• Exercise directions: Where "related" appears in a line of the entries below, that line should be copied.

[[ Excerpted data, beginning ]]

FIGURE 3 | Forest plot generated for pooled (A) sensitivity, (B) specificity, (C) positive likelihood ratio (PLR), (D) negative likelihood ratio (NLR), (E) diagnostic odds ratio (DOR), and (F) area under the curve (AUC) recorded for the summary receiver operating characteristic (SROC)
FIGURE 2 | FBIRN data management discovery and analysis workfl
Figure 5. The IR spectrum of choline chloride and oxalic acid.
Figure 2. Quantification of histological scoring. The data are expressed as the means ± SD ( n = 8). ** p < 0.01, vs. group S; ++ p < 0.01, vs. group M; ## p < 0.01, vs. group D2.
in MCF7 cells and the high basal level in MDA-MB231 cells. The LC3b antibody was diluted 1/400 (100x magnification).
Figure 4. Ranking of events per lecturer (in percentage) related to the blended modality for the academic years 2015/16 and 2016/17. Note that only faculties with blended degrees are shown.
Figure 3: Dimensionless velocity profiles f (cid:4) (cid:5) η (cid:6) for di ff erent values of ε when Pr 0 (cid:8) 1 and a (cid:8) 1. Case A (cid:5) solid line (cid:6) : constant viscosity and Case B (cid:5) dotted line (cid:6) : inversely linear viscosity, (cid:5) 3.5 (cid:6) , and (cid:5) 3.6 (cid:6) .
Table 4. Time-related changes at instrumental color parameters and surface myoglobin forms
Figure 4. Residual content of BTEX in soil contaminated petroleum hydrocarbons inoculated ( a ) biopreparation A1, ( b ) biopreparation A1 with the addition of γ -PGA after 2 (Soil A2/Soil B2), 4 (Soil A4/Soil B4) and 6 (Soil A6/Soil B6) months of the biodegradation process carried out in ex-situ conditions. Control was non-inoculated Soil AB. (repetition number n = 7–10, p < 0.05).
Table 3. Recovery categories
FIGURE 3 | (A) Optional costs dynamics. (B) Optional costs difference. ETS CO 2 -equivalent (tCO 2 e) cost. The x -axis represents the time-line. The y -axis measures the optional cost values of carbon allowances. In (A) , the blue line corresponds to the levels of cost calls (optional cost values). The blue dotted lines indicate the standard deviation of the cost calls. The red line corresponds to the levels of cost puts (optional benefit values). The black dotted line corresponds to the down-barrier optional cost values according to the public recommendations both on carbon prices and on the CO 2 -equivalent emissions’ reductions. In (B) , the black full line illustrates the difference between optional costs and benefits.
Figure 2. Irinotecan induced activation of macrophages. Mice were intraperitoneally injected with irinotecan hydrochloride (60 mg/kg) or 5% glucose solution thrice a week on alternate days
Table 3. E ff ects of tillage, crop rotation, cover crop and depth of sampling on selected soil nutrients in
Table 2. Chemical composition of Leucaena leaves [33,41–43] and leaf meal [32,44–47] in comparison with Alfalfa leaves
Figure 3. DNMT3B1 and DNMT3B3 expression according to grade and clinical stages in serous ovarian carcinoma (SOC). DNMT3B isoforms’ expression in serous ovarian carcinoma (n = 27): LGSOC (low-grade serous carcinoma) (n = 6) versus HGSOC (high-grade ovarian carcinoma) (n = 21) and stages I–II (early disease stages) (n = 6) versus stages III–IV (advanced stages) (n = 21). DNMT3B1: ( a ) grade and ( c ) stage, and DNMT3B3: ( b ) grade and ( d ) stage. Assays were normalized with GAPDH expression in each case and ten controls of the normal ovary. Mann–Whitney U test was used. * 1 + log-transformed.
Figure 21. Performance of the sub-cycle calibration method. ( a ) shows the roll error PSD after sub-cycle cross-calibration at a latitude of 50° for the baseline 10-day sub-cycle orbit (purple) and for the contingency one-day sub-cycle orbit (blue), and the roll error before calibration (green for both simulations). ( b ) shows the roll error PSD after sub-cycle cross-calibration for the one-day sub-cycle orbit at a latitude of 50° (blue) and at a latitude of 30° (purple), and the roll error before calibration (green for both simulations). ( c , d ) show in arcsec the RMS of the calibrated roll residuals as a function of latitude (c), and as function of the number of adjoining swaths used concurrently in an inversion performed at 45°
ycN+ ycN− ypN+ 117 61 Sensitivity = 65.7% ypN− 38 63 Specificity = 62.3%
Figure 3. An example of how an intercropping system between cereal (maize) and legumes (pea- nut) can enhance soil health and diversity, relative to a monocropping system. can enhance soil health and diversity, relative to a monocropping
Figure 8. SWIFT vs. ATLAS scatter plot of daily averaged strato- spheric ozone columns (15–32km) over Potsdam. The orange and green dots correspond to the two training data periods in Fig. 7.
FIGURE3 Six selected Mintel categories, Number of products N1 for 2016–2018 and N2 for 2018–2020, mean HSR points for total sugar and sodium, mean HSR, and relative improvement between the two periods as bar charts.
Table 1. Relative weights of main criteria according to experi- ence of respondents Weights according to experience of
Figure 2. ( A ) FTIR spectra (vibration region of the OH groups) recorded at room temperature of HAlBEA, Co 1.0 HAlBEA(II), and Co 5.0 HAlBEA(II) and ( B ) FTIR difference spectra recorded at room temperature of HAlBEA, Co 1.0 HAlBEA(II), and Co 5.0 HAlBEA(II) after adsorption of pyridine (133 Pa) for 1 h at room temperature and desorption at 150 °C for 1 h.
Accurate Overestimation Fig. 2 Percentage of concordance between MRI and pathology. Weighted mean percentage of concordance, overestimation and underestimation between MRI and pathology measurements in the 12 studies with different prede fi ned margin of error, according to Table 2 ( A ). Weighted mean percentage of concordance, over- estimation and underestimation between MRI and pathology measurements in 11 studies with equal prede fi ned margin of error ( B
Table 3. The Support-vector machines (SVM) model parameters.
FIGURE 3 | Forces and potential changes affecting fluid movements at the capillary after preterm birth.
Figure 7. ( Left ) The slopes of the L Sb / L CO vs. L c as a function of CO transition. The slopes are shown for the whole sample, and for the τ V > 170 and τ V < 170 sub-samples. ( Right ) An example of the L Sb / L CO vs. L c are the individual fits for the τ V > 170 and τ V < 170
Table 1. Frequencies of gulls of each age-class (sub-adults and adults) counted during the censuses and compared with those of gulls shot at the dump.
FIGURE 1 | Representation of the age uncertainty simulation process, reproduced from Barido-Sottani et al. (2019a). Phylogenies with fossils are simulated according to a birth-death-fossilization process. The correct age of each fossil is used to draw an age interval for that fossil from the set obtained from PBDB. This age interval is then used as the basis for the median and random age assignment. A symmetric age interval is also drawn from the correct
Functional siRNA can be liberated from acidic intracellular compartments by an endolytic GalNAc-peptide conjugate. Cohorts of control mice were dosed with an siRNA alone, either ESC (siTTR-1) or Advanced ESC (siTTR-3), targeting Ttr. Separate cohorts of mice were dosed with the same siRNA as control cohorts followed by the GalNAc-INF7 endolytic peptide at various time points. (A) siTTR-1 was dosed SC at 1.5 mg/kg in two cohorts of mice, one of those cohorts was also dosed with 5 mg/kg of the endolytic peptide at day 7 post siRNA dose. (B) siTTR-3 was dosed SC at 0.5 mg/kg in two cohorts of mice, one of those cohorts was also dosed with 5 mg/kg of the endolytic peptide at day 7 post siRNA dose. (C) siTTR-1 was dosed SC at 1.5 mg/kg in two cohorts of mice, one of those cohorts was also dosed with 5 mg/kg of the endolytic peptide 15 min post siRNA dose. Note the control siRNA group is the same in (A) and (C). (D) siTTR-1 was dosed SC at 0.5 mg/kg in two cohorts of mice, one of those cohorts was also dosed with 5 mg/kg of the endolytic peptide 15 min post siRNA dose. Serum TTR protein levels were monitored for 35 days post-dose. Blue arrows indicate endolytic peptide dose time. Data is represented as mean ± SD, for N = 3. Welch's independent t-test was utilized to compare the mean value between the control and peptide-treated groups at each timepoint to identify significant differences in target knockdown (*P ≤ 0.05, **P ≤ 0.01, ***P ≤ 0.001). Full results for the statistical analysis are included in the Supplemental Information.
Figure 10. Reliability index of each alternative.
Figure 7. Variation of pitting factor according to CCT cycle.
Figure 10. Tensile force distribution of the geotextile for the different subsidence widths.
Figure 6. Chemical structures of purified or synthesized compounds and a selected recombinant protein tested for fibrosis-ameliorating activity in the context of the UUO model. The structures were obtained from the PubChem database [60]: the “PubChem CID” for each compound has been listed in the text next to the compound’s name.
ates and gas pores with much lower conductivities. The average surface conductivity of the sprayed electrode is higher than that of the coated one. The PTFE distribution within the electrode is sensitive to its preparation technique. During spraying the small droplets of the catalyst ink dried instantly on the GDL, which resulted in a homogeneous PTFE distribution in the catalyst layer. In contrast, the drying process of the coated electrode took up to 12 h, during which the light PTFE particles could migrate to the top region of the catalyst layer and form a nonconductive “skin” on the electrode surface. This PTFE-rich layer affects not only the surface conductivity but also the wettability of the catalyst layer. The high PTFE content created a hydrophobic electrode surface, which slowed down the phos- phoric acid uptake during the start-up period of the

[[ Excerpted data, end ]]

• Response:
Figure 4. Ranking of events per lecturer (in percentage) related to the blended modality for the academic years 2015/16 and 2016/17. Note that only faculties with blended degrees are shown.
Table 4. Time-related changes at instrumental color parameters and surface myoglobin forms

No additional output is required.